It's upfront time, that annual event where the major broadcast and cable networks go all out trying to convince advertisers their slates will give them the best return on investment. While the entire event is catered to the business world, both analysts and viewers can learn a lot about the where television is headed starting this fall.
Pilot season is a time-honored tradition in the TV industry, but earlier in the year Fox (NASDAQ: FOXA ) shook up the status quo by doing away with it at the network. The idea being it was an outdated model that didn't work and now executives are looking to try something new.
Essentially the network just put a big spotlight on its schedule as all eyes will be on the ratings to see if this new approach works. Granted Fox is right in acknowledging its last few fall slates haven't exactly hit the mark, so why not try something new? This past year though the network made some solid selections -- if you take away the critically maligned Rake and the even worse received (if that was possible) Dads, you have what amounted to a solid fall.
Many have forgotten Fox hit the bulls-eye with supernatural series Sleepy Hollow. The 13-episode drama, based on the legend of Ichabod Crane and the headless horseman, got an early jump on the new fall season and immediately caught on with viewers. It was renewed very early and became one of last year's big winners.
Fox's luck continued in the reality and comedy realms as well with the Gordon Ramsey-fronted Masterchef Junior becoming a viable hit and Andy Samberg's Brooklyn Nine-Nine winning over critics and audiences. Masterchef earned what amounted to a two-season renewal and Brooklyn won the Golden Globe for Best Comedy and likely will be nominated for an Emmy. The three series represent a core trio for the network that will be able to bolster any new pickups.
What's coming back?
Fox also has a roster of established series to help protect its freshman class. Comedies New Girl and The Mindy Project have already been picked up and should provide lead-in support for new laughers. On the drama side Fox has what may be the final season of Bones queued up with Kevin Bacon's The Following set for an expected 2015 winter return.
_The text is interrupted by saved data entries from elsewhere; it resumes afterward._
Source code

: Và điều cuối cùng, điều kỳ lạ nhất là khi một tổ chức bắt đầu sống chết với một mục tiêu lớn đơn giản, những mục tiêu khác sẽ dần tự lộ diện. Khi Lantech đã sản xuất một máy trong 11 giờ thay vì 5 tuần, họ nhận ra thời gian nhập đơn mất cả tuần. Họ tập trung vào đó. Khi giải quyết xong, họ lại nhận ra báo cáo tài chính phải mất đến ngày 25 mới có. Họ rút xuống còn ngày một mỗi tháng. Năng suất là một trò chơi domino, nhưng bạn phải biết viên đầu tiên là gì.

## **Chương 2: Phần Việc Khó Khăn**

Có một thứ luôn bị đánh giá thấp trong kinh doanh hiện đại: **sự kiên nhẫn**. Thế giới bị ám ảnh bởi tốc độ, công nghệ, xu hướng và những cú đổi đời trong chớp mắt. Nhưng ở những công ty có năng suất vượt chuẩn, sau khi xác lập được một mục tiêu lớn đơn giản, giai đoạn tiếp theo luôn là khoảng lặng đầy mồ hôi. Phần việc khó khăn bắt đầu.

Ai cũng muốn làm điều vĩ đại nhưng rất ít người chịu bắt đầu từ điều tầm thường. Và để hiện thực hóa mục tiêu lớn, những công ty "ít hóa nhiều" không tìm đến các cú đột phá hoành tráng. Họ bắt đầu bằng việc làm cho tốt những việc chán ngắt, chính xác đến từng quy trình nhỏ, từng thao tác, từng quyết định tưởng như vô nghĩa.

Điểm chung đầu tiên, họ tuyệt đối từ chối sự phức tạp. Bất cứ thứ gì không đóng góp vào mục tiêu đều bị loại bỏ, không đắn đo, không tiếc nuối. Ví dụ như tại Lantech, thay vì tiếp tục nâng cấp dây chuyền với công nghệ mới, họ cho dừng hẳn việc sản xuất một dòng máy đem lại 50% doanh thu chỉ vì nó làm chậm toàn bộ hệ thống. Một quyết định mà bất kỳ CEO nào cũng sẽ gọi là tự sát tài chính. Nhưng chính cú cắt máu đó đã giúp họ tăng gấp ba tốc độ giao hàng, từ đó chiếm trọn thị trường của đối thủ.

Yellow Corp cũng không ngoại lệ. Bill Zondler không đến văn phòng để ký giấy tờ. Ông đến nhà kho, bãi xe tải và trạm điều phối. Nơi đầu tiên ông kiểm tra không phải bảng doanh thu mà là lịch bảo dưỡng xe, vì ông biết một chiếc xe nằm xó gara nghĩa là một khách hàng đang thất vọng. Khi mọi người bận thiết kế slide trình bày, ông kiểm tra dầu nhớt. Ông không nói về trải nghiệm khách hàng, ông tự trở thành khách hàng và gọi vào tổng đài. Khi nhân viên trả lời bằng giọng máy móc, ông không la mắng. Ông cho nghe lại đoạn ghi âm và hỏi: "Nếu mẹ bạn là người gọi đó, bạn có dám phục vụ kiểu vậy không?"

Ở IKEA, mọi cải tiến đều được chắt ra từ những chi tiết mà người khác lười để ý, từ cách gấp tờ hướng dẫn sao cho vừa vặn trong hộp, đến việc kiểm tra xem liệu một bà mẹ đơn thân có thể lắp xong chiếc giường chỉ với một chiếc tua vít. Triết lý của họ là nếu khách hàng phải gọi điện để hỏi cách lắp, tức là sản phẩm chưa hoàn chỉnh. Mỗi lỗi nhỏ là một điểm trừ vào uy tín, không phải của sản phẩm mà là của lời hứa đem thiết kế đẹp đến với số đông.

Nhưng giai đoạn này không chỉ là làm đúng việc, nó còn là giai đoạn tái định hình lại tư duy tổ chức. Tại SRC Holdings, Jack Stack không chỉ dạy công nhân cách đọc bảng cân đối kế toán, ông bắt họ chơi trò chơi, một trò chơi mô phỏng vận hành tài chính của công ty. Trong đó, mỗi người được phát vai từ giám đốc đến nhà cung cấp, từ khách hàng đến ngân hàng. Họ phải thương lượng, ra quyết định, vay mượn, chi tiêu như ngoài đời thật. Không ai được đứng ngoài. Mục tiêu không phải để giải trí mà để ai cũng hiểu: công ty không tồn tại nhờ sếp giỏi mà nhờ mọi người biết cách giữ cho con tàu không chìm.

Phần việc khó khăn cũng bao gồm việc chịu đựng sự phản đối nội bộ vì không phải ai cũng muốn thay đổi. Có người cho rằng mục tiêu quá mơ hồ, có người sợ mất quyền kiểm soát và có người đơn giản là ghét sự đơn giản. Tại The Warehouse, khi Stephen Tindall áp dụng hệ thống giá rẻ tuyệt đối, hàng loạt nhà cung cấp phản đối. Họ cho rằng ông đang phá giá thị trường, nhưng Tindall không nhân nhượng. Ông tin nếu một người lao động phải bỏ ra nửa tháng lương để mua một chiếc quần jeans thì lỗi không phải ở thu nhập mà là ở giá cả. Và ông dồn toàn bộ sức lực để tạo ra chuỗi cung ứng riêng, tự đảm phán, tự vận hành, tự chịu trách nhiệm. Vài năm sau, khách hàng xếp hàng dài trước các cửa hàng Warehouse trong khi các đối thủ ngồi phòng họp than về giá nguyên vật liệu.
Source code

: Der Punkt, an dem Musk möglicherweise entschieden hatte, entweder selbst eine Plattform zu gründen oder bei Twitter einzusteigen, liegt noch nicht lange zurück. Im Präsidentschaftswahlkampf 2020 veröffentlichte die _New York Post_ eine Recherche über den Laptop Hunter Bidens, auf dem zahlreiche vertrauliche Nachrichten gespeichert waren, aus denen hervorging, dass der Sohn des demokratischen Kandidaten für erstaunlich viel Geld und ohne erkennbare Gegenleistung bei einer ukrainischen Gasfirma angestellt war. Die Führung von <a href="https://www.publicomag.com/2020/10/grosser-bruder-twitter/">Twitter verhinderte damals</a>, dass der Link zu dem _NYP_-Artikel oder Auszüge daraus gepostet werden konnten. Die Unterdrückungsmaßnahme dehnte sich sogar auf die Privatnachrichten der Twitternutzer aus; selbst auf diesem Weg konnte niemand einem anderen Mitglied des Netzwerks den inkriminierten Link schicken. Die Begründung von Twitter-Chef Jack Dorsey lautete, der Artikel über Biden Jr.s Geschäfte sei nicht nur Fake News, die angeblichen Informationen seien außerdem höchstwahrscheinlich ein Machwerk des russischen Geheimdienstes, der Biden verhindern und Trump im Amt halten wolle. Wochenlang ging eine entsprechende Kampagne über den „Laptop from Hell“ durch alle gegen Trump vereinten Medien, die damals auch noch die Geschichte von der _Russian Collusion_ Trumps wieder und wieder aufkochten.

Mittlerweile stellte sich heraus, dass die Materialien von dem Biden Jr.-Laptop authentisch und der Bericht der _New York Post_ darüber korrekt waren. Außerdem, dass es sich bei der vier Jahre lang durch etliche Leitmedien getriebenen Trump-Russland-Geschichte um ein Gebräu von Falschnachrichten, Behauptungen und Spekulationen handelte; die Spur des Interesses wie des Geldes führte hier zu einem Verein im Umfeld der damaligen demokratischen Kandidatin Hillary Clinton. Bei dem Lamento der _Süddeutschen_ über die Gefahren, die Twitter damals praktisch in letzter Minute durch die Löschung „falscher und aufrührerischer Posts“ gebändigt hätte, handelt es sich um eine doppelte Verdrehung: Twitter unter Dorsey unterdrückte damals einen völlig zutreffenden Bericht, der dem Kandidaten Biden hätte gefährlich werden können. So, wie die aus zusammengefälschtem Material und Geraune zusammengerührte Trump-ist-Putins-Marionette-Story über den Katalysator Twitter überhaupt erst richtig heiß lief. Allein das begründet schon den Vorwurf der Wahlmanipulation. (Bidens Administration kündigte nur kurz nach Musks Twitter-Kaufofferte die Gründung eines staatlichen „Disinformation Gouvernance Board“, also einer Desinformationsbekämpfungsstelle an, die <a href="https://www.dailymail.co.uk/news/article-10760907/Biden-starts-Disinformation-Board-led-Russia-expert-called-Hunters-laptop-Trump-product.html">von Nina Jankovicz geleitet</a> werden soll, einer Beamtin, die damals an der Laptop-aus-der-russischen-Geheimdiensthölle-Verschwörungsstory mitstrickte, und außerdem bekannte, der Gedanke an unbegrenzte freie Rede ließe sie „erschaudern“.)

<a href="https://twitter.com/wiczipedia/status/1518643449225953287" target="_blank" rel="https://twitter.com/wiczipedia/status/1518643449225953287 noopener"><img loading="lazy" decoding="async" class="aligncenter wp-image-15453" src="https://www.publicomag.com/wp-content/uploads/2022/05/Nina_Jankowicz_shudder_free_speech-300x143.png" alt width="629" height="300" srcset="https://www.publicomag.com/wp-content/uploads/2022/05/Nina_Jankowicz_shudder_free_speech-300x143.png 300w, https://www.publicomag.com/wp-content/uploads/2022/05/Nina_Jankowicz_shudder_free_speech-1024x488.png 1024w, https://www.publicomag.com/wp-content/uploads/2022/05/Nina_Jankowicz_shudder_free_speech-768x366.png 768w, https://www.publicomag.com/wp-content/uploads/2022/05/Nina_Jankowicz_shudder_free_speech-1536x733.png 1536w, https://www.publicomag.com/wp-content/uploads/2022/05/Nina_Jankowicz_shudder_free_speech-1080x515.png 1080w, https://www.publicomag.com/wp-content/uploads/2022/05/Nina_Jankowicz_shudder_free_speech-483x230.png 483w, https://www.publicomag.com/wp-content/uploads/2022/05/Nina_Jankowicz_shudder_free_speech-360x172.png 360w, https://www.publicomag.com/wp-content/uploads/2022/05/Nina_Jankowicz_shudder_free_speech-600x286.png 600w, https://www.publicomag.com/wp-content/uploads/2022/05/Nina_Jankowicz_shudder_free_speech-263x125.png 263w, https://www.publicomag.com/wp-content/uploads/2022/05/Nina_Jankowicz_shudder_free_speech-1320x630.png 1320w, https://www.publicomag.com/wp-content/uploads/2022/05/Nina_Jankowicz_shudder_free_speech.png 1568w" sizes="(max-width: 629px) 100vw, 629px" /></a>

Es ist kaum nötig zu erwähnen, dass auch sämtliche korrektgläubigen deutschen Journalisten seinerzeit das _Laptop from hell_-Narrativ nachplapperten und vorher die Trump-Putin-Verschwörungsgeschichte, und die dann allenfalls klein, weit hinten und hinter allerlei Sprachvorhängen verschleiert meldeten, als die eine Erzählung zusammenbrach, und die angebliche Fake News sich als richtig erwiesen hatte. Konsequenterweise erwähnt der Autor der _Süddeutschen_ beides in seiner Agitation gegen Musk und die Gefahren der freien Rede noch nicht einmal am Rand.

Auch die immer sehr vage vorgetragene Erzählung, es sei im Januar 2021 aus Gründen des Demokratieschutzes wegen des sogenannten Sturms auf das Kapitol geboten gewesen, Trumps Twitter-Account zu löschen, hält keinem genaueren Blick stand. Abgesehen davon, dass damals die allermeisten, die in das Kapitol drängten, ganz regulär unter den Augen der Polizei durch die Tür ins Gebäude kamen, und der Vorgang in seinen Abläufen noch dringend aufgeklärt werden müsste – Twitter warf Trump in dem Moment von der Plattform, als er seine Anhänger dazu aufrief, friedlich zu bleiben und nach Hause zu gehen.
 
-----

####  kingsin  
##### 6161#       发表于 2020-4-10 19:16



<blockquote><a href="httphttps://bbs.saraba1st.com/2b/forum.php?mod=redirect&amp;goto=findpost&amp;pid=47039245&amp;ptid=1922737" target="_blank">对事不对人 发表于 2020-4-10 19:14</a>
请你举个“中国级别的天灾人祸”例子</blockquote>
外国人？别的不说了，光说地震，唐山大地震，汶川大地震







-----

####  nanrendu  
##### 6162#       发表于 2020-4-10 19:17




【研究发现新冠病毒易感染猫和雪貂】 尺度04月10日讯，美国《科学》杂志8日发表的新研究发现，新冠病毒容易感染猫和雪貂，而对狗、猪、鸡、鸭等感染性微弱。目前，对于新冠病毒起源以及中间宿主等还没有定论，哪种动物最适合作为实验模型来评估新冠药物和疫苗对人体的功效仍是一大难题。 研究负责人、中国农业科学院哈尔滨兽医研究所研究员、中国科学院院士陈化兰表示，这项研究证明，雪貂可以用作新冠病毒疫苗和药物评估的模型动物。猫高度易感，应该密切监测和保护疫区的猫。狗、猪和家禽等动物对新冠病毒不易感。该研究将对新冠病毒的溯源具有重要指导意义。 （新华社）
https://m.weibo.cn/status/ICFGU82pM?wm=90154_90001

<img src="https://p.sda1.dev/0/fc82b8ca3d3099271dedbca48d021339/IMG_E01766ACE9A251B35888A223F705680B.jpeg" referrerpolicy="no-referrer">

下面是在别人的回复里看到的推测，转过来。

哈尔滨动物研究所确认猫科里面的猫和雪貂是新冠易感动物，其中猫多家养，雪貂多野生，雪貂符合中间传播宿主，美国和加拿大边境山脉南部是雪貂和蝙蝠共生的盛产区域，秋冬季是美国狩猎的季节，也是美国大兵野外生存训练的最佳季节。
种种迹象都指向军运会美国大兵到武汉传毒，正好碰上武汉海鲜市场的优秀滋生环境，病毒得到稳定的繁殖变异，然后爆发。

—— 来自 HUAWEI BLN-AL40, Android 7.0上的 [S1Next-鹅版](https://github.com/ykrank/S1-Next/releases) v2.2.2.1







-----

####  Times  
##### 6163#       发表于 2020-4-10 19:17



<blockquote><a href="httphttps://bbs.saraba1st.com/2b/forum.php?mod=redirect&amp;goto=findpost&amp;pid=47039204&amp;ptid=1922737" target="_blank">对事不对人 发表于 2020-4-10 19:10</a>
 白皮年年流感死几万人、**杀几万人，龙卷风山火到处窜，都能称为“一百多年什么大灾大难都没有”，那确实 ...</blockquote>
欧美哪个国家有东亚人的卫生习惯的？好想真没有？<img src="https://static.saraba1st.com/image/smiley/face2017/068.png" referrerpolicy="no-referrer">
Audiences also could get another abbreviated run of 24, which will make its anticipated return on May 5. In addition animation remains a strong suit as staples The Simpsons and Family Guy will both be back with new episodes in the fall.
With just one real bubble show in Almost Human, the big question with Fox is more where the network will air its "event" series. Of the four announced last year, Cosmos and 24 have been slotted, leaving Wayward Pines and Broadchurch remake Gracepoint on the bench. Both will get big splashy pushes and both are highly anticipated, but because of their serialized nature and big-ticket appeal, they'll have to be separated on the schedule.
Likely one will hit in the late summer/early fall and the other in the winter/spring, but we'll have to wait until next month for answers. These are two big weapons in the network's arsenal and a crucial part of Fox's new business model. If they work, it will influence other networks to invest in this type of program on a larger level.
What's on the horizon?
As it is, the network will have its hands full with its first organic slate of non-piloted series, which will be under the microscope. Fox has put a lot of faith in Rainn Wilson's Backstrom, the high-concept drama Hieroglyph, and comedy Mulaney, among other projects.
DC Comics-based Gotham starring The O.C.'s Benjamin McKenzie, Lee Daniels' hip-hop themed drama Empire, and Octavia Spencer's Red Band Society are also making big waves and could be game-changers. Keep in mind that some of those also have the potential to be expensive given that a few come with high penalties if not given a series order.
Fox has always been a difficult network to analyze because it hands seven hours a week back to its affiliates for either syndicated programming or local news broadcasts every night at 10 p.m. The assumption is the unique schedule forces its lineup to be "tighter." That's not always true, which is why this new way of programming is so fascinating.
The network has only so many positions to fill, although X Factor's cancellation frees up two hours of real estate. That goes away in the winter when American Idol returns, but given the new trend of shorter-run 13-episode seasons, that may not be a problem.
Part of the appeal of shows like Sleepy Hollow and The Following is that they are less of a commitment. Shorter seasons also lead to less filler and more streamlined plots, something cable learned a long time ago. Fox is the only network that really understands that concept and that gives it a huge edge...which is something advertisers will surely notice.